(Data extracted from a collection)

■ ■ ■ ■ ■

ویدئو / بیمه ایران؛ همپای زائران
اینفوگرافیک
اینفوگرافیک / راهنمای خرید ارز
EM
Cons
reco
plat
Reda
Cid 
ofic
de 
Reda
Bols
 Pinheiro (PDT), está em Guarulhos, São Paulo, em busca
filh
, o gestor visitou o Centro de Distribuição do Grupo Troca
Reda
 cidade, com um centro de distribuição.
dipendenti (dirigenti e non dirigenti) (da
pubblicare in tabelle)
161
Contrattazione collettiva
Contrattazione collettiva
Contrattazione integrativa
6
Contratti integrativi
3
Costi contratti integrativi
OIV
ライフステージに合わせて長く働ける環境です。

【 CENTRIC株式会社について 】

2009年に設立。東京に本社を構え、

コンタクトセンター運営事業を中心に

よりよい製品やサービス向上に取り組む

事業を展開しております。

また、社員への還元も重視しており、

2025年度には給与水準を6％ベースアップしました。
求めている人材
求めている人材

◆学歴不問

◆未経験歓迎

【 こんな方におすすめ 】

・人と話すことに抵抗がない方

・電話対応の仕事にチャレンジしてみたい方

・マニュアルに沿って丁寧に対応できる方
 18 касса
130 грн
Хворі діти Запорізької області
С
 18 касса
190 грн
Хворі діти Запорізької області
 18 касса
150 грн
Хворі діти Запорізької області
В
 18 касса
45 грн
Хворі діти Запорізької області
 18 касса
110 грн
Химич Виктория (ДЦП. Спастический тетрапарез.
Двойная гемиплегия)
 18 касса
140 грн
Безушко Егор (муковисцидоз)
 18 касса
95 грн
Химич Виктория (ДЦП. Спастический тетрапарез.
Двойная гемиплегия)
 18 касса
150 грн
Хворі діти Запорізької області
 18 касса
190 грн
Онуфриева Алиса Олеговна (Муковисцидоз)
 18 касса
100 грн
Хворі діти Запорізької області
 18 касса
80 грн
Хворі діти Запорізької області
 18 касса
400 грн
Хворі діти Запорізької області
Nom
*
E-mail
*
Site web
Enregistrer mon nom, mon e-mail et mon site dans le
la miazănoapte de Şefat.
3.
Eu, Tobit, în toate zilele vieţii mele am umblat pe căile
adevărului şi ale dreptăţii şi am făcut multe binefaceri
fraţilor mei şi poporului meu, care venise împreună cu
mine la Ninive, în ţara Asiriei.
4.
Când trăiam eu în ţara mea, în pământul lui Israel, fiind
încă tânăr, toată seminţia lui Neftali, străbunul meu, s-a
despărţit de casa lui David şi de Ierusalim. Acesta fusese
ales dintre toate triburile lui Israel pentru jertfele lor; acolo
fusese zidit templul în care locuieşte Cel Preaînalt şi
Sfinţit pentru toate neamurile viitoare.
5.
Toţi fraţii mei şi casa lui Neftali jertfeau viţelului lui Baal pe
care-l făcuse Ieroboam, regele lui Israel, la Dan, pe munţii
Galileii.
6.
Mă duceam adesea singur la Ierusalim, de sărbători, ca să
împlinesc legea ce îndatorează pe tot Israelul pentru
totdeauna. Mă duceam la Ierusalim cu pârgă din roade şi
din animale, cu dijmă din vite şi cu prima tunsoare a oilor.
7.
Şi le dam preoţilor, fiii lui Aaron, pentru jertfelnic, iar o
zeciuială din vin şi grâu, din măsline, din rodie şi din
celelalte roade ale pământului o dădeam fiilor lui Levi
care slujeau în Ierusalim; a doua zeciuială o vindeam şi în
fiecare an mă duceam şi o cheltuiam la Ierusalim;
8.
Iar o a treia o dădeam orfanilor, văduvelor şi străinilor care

■ ■ ■ ■ ■

Filter the listing above, copying every line that contains the word "integrativi". Case counts, so a line matches only when the letters appear in that same case.

> _Output below_
Contratti integrativi
Costi contratti integrativi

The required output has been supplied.